About 1 in 12 Irish drivers have been involved with a collision or experienced a near miss because of drink driving, according to a recent AA Car Insurance survey.
7.39% of the over 6,000 motorists surveyed reported having been involved in a near miss or collision where one of the drivers was under the influence of alcohol. About 40% of those alcohol-related collisions or near misses happened within the last 12 months.
“As a country, our attitude towards drink driving has come a long way, but there is still a great deal of work to be done in order to truly stamp out this behaviour,” said AA Director of Consumer Affairs Conor Faughnan.
“Some of the worst accidents we see on our roads every year happen as a result of someone taking the immoral decision to drive while over the legal blood alcohol limit.
“While it is a positive development that so few of those surveyed reported experiencing a near miss or collision caused by drink driving within the last year, this behaviour puts all road users at risk and frankly needs to be relegated to a part of Ireland’s past.”
17.41% of the near misses or collisions took place on primary or main roads, whereas 25.05% happened on secondary roads and 16.99% occurred on minor roads, which leads AA Car Insurance to argue the need for increased Garda resources focused on drink driving in those areas.
Cork Gardaí: This ‘Mobile Off Licence’ was stopped by Gardaí yesterday. Disqualified driver ‘Driving’! arrested for drink driving. Court proceedings to follow.
— An Garda Síochána (@GardaTraffic) January 22, 2018
“It would be factually inaccurate to claim that drink driving only happens in rural areas and on secondary or minor roads, but what we do know is that these areas are not effectively policed on a regular basis in terms of identifying drink drivers,” Faughnan said.
“Due to a lack of resources Gardai have to prioritise the policing of major routes, but in order to stamp out drink driving we need to see Gardai outside pubs across the country at closing time and along minor roads.”
Minister for Transport Shane Ross presented a bill last July to automatically disqualify the license of anyone caught driving while over the legal alcohol limit. The bill passed the Second Stage and was referred to a Select Committee last Thursday.

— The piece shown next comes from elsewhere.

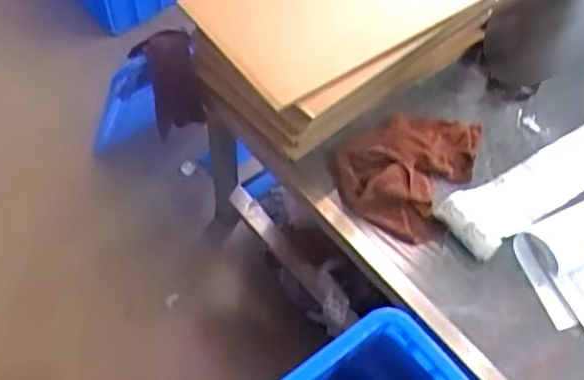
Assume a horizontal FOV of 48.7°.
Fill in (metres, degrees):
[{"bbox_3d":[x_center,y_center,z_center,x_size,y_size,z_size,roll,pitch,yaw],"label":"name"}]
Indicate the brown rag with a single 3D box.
[{"bbox_3d":[0.162,-0.039,0.921,0.179,0.038,0.223,25,59,14],"label":"brown rag"}]

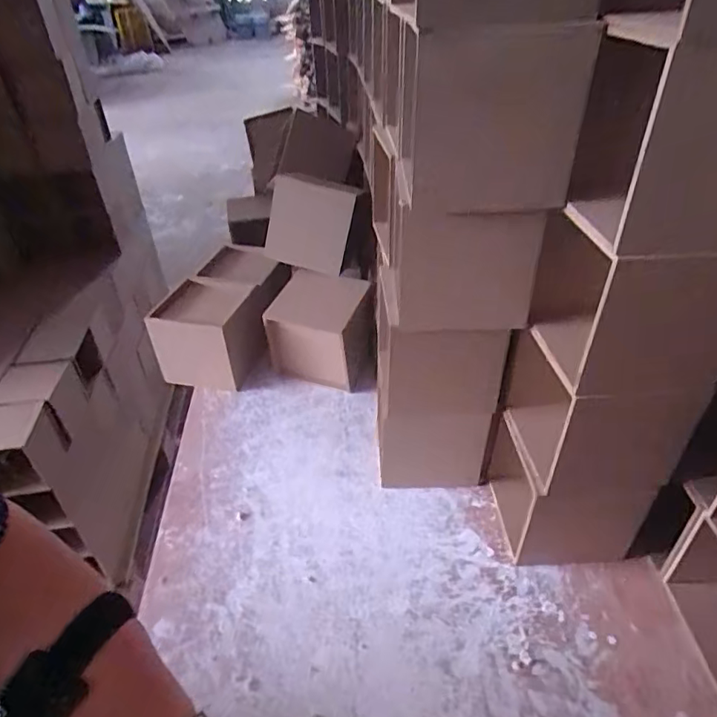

“While we’re delighted with that recent legislation to tackle drink driving introduced by Minister Shane Ross was successfully passed, we now need to look at providing Gardai with the resources they need to enforce these laws,” Faughnan said.
“Unfortunately, if people have not seen a Garda on their journey home in months or years, they may be tempted to take the chance of drink driving.
“While it’s ultimately the motorist’s own responsibility to obey the rules of the road, a more visible Garda force on minor roads would certainly help stamp out this behaviour.”